Ici, avec l’autrice, nous suivons symboliquement une souris rencontrée dans un bar et que les tenanciers avaient baptisée « Brigitte ». Une souris alors que, déjà, beaucoup d’êtres humains ont du mal à distinguer les souris et les rats. Dans l’imaginaire collectif, le rat est plus « sale » que la souris, mais plus intelligent. Des sondages effectués par l’autrice montrent combien nos croyances sur les rongeurs sont souvent erronées. Ainsi, l’idée qu’ils sont « des fléaux qu’on ne peut que subir sans jamais pouvoir s’en défaire » (p. 39). Les sondages effectués par l’autrice montrent toutefois que ces croyances, très irrationnelles, ne sont pas homogènes, puisque, par exemple, les 18-25 ans ont une conception plus favorable du rat. Outre le rôle des rongeurs dans l’élimination de nos déchets domestiques, un rôle très important et en général méconnu – « près de trente à trente-cinq millions de tonnes de déchets […] par an dans la seule ville de Paris » (p. 51) –, leur image s’améliore aussi par la perception de leur utilité dans la recherche biologique et médicale.
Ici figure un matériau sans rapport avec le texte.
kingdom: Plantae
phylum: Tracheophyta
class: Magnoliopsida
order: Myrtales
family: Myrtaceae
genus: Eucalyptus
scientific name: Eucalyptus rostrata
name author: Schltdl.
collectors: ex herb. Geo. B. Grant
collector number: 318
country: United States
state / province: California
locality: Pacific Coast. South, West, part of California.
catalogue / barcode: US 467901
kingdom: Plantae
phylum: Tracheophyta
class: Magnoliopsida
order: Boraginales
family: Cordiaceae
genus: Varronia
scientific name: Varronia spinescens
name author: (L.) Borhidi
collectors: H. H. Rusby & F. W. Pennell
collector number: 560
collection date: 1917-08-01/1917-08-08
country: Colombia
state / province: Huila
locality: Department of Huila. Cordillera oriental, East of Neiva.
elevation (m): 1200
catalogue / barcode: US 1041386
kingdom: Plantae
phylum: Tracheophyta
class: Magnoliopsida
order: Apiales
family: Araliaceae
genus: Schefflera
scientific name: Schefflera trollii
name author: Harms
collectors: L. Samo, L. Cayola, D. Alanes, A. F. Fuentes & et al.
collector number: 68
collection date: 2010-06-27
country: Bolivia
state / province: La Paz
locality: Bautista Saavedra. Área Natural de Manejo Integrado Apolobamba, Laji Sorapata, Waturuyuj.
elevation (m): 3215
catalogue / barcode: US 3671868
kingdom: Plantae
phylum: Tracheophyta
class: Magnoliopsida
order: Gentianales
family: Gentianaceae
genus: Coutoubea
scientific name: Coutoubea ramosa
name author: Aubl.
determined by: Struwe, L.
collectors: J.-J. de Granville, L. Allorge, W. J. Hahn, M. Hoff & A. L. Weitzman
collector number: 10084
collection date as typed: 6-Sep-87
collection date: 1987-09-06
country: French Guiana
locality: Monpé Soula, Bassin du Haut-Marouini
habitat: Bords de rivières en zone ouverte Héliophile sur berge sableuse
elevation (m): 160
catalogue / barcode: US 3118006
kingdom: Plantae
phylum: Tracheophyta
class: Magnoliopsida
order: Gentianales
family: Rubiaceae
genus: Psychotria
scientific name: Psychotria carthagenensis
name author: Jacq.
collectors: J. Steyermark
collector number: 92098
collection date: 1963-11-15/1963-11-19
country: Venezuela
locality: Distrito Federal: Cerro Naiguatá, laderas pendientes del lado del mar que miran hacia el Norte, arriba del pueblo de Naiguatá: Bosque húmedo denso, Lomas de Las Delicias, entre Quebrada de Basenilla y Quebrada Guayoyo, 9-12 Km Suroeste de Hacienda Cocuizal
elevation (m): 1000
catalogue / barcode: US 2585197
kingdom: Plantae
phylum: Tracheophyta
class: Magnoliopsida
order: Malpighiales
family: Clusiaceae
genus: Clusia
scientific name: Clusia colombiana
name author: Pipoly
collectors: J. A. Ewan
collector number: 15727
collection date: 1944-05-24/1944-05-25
C’est largement grâce à eux que nous pouvons disposer de médicaments. Les rats et les souris passent alors « du statut de porteurs de mort à sacrifiés de la médecine » (p. 48). Les progrès de l’éthologie permettent même de démontrer chez les rats des aptitudes d’empathie et d’altruisme pour leurs congénères. On découvre ainsi ces animaux mal aimés drapés « de vertus que l’humain aime croire propres à lui » (p. 50).
La dernière partie du livre donne la parole aux « professionnels potentiellement impactés par ces espèces » (p. 53). Ainsi nous rencontrons un apprenti cuistot, qui explique que, par la loi, il doit prendre des mesures contre les « nuisibles », même si les dégâts produits par les souris sont minces. Nous écoutons les tenanciers du bar où se produit Brigitte, qui la tolèrent parce qu’« elle est mignonne, je préfère ça qu’un gros rat, tu vois. » (p. 58). Nous estimons, avec Nathalie, courtier automobile, les dégâts dus aux rongeurs dans le milieu automobile. Certains sont inattendus et nouveaux ces dernières années. Il semblerait que, pour palier, dans certains tuyaux des moteurs, l’utilisation des plastiques, « plusieurs constructeurs utilisaient un dérivé d’amidon de maïs (qui…) a une odeur spécifique de nourriture » (p. 60) ! Les coûts de réparation peuvent être élevés, mais les cas sont rares : « 10 sinistres par an, à peu près » (p. 65). Et, pourrait-on ajouter, la solution pourrait être trouvée dans l’utilisation d’un autre type de tuyaux, moins appétissants.
Écoutons finalement la conclusion de Pauline Delahaye : « j’espère avoir pu dans cet ouvrage montrer pourquoi il ne faut pas s’offusquer de cette cohabitation, en quoi elle ne cause pas tout le tort que notre imaginaire lui impute » (p. 70). Il nous faut, pour ces rongeurs qui partagent nos villes « les apprécier à leur juste valeur (…) s’essayer à un cran un peu plus élargi de vivre ensemble » (p. 70).